センターボタンを押すと暗証番号入力画面が現れた、冷静に画面下にある「緊急」の文字をタップすると画面が変わり「緊急電話」が表示された、その画面下の「*メディカルID」にタップする。

また画面が変わりそこに表示されたのはメディカルデータ、「神居忍」の名前と緊急連絡先が表示されていた。


楓は学校の廊下を走っていた、なんでこんな日に自分は休日を入れたのか、神居月菜の担任である楓には月菜の父に関する連絡が他の教員より早く入っていた。

忍の親族からの連絡・・・諸々の連絡は楓の頭を飛び越え勝手に進んでいく、もどかしい、なんでこんな時に休みをもらったのだろうか。

「おはようございます、詳しい、詳しい状況を教えてください。」

職員室のドアを開けた高橋楓先生は、連絡をくれた先生に詰め寄っていた。



「パパ・・・」

病院の待合室、忍が事故にあってから約一週間が経過していた。

忍の意識がいまだに戻らない、事故の加害者である親族が一度陳謝に訪れていたが、おばあちゃんが対応をしてくれた。

ブレーキとアクセルの踏み間違い、最近ニュースなどで見かけてはいたが所詮他人事だと思っていた。

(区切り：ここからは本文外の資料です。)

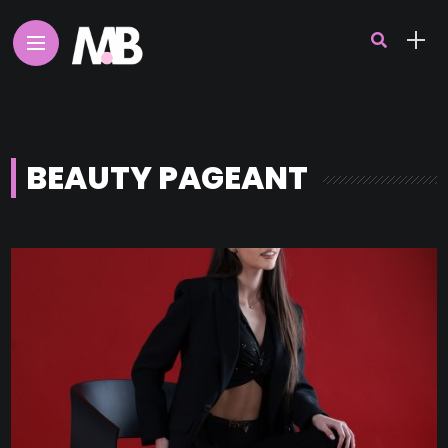
BEAUTY PAGEANT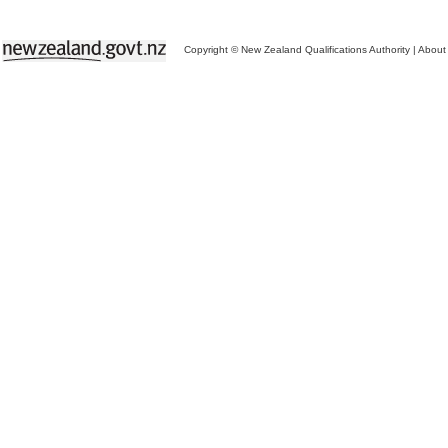
Copyright © New Zealand Qualifications Authority
|
About 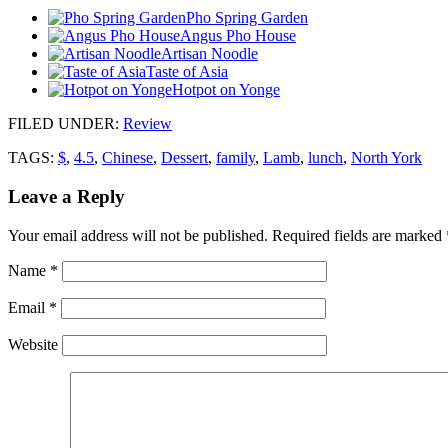
Pho Spring Garden
Angus Pho House
Artisan Noodle
Taste of Asia
Hotpot on Yonge
FILED UNDER
:
Review
TAGS:
$
,
4.5
,
Chinese
,
Dessert
,
family
,
Lamb
,
lunch
,
North York
Leave a Reply
Your email address will not be published.
Required fields are marked
Name
*
Email
*
Website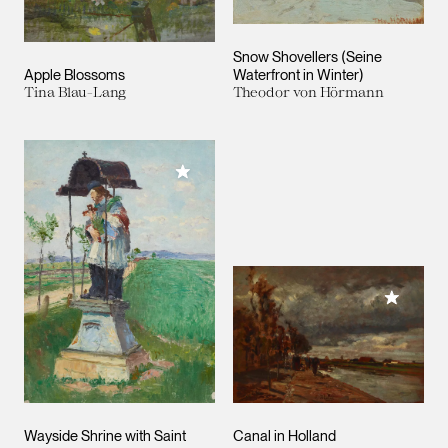
Snow Shovellers (Seine
Apple Blossoms
Waterfront in Winter)
Tina Blau-Lang
Theodor von Hörmann
Add to My Collection
Add to M
Wayside Shrine with Saint
Canal in Holland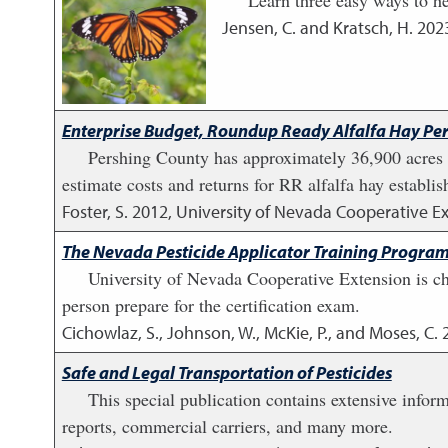
Learn three easy ways to he
Jensen, C. and Kratsch, H.
202
Enterprise Budget, Roundup Ready Alfalfa Hay Pe
Pershing County has approximately 36,900 acres of
estimate costs and returns for RR alfalfa hay establi
Foster, S.
2012
,
University of Nevada Cooperative E
The Nevada Pesticide Applicator Training Progra
University of Nevada Cooperative Extension is cha
person prepare for the certification exam.
Cichowlaz, S., Johnson, W., McKie, P., and Moses, C.
Safe and Legal Transportation of Pesticides
This special publication contains extensive infor
reports, commercial carriers, and many more.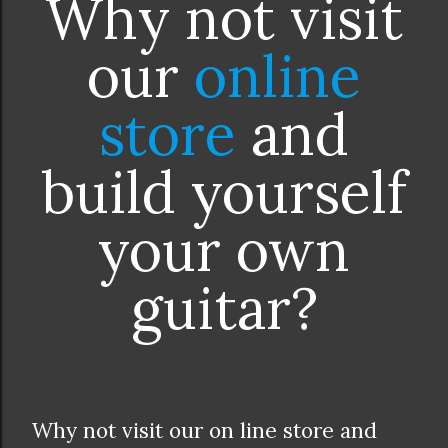
Why not visit
our
online
store
and
build yourself
your own
guitar?
Why not visit our on line store and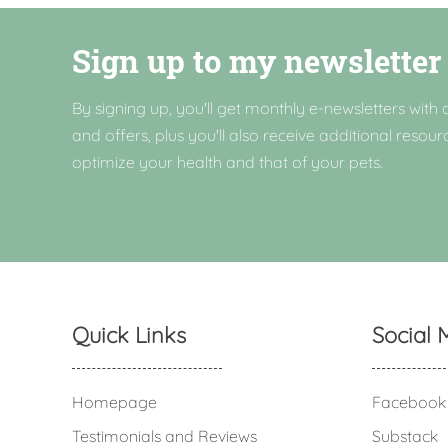
Sign up to my newsletter
By signing up, you'll get monthly e-newsletters with a
and offers, plus you'll also receive additional resour
optimize your health and that of your pets.
Quick Links
Social 
Homepage
Facebook
Testimonials and Reviews
Substack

でも父がその犠牲者になった、まさかこんな事が起きるとは思ってもいなかった。

警察の話ではブレーキとアクセルを踏み間違え、約80キロ近いスピードで父を撥ねたと聞いた、だが運転手がとっさにハンドルを切ったことで正面衝突とならなかったのが不幸中の幸いとなったらしい。

でも、忍の意識はまだ戻っていない。


病院の待合室の椅子に座り唯々父の回復を祈る、今にでも意識が戻ったと看護師さんが言いに来てくれるかもしれない、そんな事を考えながら待ち続ける。

「月菜、そろそろお家に帰りましょう・・・。」

お祖母ちゃんが、月菜にペットボトルのお茶を差し出しながら声を掛けてきた。

お茶を受け取りながらやつれた表情を浮かべる月菜を、心配そうに見つめる祖母。

「月菜は本当に忍お父さんが心配なんだね、でもそろそろ学校に行かないとお父さんが目を覚ました時に聞いたら怒ると思うよ。」

月菜はその言葉に表情を曇らせた。

「おばあちゃんごめんなさい、わたし、わたし、怒られてもいいから忍・・パパの側に居たいの、もし、もしこのままパパが、パパが目を覚まさないで・・・・・」

月菜は声を飲み込む、その先の言葉を口にしたら目に溢れそうになるのを堪え切れない。

美佐子は必死に涙をこらえる月菜を優しく撫でた。

「ごねんね・・・月菜、月菜はよっぽど忍が心配なのね。」

「・・・おばあちゃん・・・我儘言ってごめんなさい。」

「大丈夫、おばあちゃんは月菜の見方だから。」

月菜は祖母の胸に顔を埋め、小さく嗚咽を漏らした。


病院の正面玄関に夕日が差し込む。

月菜と祖母は、今日も吉報を受け取ることなく病院の外にでた。

初夏を迎える蒸し暑い風が二人を包み込んだ。

病院のタクシー乗り場にゆっくりと歩き出す。

「神居さん!」

その声に後ろを振り返る祖母と月菜。

看護師さんの白いナース服が夕日に照らされオレンジ色に染まっている。

忍の担当だと言う看護師さんが、少し慌てたように走ってきた。

二人に追いついた看護師さんが顔に笑顔を浮かべ、月菜と祖母を見た。

「神居さんが、お父さんが目を覚ましましたよ!」

その言葉に、立ち尽くす二人。

月菜の瞳からまた涙が溢れだした。

泣きながら祖母を見る月菜。

やさしく笑みを浮かべながら祖母が月菜に頷いた。

「月菜、良かったね。」

月菜は涙を溢れさせながら大きな笑顔を祖母と看護師さんに返していた。